> [EXERCISE OBJECTIVE]:
Each line in the listing below that contains "size" should be returned.
[Opening INPUT DATA section]
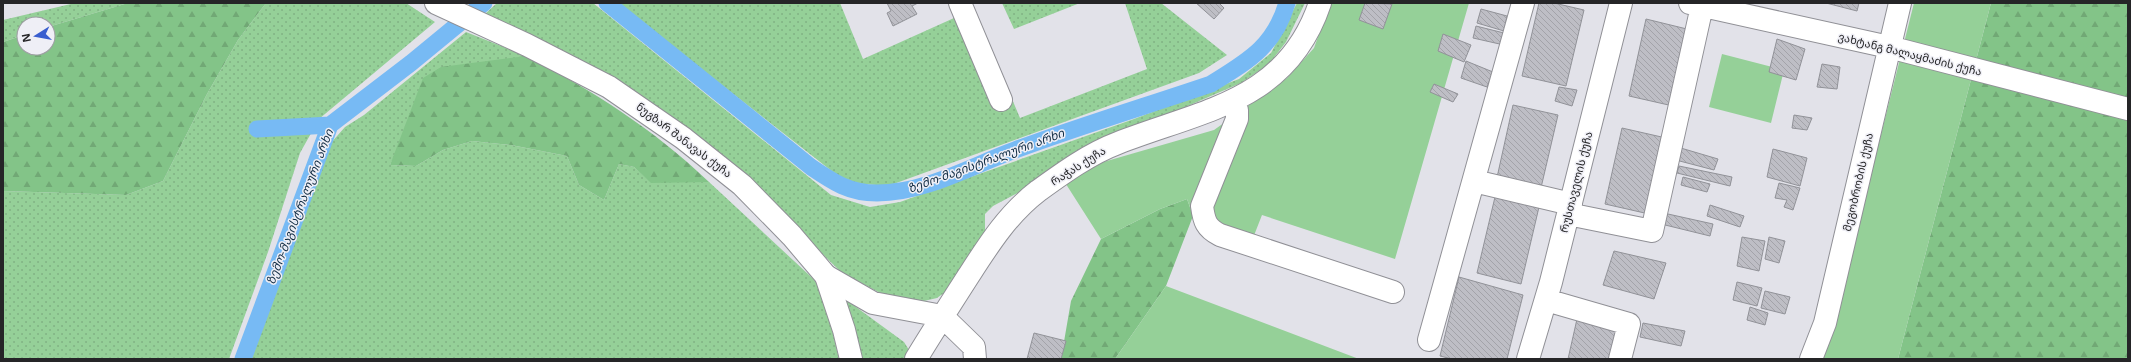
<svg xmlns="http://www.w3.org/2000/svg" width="2131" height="362" font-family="'Open Sans','Noto Sans Georgian',sans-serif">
<defs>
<pattern id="grass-dots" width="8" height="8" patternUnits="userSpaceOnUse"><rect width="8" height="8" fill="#95d098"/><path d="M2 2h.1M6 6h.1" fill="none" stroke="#80b283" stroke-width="1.8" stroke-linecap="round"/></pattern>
<pattern id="forest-firs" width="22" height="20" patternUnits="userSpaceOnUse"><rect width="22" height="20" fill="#83c488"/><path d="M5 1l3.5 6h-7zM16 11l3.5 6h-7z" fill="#71a875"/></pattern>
<pattern id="building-back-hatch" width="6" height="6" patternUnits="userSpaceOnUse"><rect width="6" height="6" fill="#bebec5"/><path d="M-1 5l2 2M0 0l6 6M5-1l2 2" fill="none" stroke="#a3a3a9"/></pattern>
</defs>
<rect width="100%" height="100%" fill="#e2e2e9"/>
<!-- grass -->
<path fill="url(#grass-dots)" d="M75 3H128L48 27V24H24V35L3 42V20Z
M266 3H406L435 22 319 119 300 153 268 252 229 359H3V191L126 195 163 181 207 94 238 40Z
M497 3H593L831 195 870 207 900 202 1134 119 1239 79 1271 53 1297 3H1305L1286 42 1269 64 1241 83 1176 111 1082 148 1023 190 993 206 985 214V237L952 287 937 298 924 301 890 298 842 273 734 168 485 14Z
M617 3H840L863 59 974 9 1020 118 1147 69 1125 3H1161L1227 55 1199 73 888 186 852 183 838 176Z
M1002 3H1080L1014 29Z
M466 32 526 56 398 148 390 165 416 166 443 150 472 141 511 145 567 156 579 185 604 200 619 164 634 167 651 182H709L822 287 839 359H250L330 144 345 127 364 115Z
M845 299 904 342 909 350 907 359H862L852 319 842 302Z"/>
<!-- forest -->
<path fill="url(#forest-firs)" d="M128 3H266L238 40 207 94 163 181 126 195 3 191V42L24 35V48H48V27Z
M1991 3H2128V359H1898Z
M526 56C592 90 655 130 709 182L651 183 634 167 619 164 604 200 579 185 567 156 511 145 472 141 443 150 416 166 390 165 423 78 441 67Z
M1187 199 1193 216 1166 286 1115 359H1061L1071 301 1101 239 1160 209Z"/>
<!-- garden -->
<path fill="#95d098" d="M1330 3H1469L1395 259 1262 215 1253 238 1193 216 1187 199 1160 209 1101 239 1064 181 1093 165 1214 130 1287 78 1314 48Z
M1914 3H1991L1898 359H1820L1832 330Z
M1722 54 1784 70 1771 123 1709 107Z
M1166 286 1359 359H1115Z"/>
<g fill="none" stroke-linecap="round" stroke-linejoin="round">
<!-- canal -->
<path stroke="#77baf4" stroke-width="17" d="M607 3 811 167C833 182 849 193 877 193 925 193 971 166 1015 150 1080 126 1146 106 1211 84 1248 61 1274 47 1287 3
M257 129 330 125
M243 359 330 125 411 63 484 3"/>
</g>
<!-- building -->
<path fill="url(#building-back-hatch)" stroke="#919298" d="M887 3H918L912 6 917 14 893 26 887 13 891 11Z
M1196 3H1219L1224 8 1214 19Z
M1365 3 1392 4 1383 29 1359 20Z
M1539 3H1554L1584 10 1566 86 1522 76Z
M1826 3H1859L1857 11Z
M1481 9 1507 16 1504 31 1477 23Z
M1646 19 1691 30 1673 106 1629 96Z
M1476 26 1508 34 1504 45 1473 38Z
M1443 34 1471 45 1464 62 1438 51Z
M1777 39 1805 49 1796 80 1769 72Z
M1466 61 1493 72 1487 87 1461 78Z
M1822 64 1840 67 1837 89 1817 87Z
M1434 84 1458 94 1453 102 1430 92Z
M1559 87 1577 90 1572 106 1555 101Z
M1513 105 1558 115 1540 192 1496 182Z
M1794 115 1812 118 1807 130 1792 128Z
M1622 128 1666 138 1649 214 1605 204Z
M1674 146 1718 159 1714 170 1672 159Z
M1773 149 1807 158 1800 186 1767 177Z
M1679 166 1732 177 1730 186 1677 173Z
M1683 177 1710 184 1707 192 1681 185Z
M1779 183 1800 188 1793 210 1784 207 1787 200 1775 198Z
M1495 197 1539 207 1521 284 1477 273Z
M1710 205 1744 216 1740 227 1707 216Z
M1659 212 1713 224 1710 236 1657 223Z
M1742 237 1765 241 1759 271 1737 266Z
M1769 237 1785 241 1779 263 1765 259Z
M1614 251 1666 263 1654 299 1603 285Z
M1459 277 1523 295 1507 359H1452L1440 356Z
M1737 282 1762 288 1757 306 1733 300Z
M1765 291 1790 297 1785 314 1761 308Z
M1750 307 1768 313 1765 325 1747 320Z
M1577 319 1621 329 1614 359H1568Z
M1643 323 1685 331 1681 346 1640 337Z
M1034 333 1066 341 1061 359H1027Z"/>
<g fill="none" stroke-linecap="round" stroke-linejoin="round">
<defs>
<path id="minor" d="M960 3 1001 100
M1690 3 1889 47 2128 109
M1232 101 1237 110V119L1202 206C1204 221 1206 228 1220 235L1393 292
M1474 181 1571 204
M1568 214 1652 231 1702 6
M826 276 873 303 942 316 974 347 975 359
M1546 300 1629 324 1620 359
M1429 340 1523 3
M916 359C933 331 951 303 969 275 989 244 1008 214 1038 191 1063 173 1089 154 1118 143 1202 110 1287 102 1320 3
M1528 359 1551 282 1621 3
M1811 359 1825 323 1900 3"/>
<path id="major" d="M436 3 527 45 609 87 683 138 742 185 792 236 826 276 844 330 851 359"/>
</defs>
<!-- minor casing -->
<use href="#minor" stroke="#909096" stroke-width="24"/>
<!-- major casing -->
<use href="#major" stroke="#909096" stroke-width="24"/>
<!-- minor -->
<use href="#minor" stroke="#fff" stroke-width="22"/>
<!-- major -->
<use href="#major" stroke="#fff" stroke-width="22"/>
</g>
<g text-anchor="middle" stroke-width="3" stroke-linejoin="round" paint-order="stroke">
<!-- street labels -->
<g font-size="11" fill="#252527" stroke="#efeff6">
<text transform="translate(1910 54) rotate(14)" y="4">ვახტანგ მალაყმაძის ქუჩა</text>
<text transform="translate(684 140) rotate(37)" y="4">ნუგზარ შანავას ქუჩა</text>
<text transform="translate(1078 166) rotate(-32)" y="4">რაჭას ქუჩა</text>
<text transform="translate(1576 182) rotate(-76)" y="4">რუსთაველის ქუჩა</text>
<text transform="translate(1858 182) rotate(-77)" y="4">მეგობრობის ქუჩა</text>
</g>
<!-- water labels -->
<g font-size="12" font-style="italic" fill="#102c44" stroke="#efeff6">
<text transform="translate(986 161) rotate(-20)" y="4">ზემო-მაგისტრალური არხი</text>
<text transform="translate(300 207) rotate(-69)" y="4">ზემო-მაგისტრალური არხი</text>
</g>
</g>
<!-- border -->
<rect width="2131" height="362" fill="none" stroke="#252527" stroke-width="8"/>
<!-- north arrow -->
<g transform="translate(36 36) rotate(259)"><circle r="19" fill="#efeff6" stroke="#9e9ea3"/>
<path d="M0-3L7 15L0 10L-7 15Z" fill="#395ecf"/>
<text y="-6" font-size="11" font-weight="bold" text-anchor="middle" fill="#252527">N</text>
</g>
</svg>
[Closing INPUT DATA section]
> [EXERCISE RESULT]:
<g font-size="11" fill="#252527" stroke="#efeff6">
<g font-size="12" font-style="italic" fill="#102c44" stroke="#efeff6">
<text y="-6" font-size="11" font-weight="bold" text-anchor="middle" fill="#252527">N</text>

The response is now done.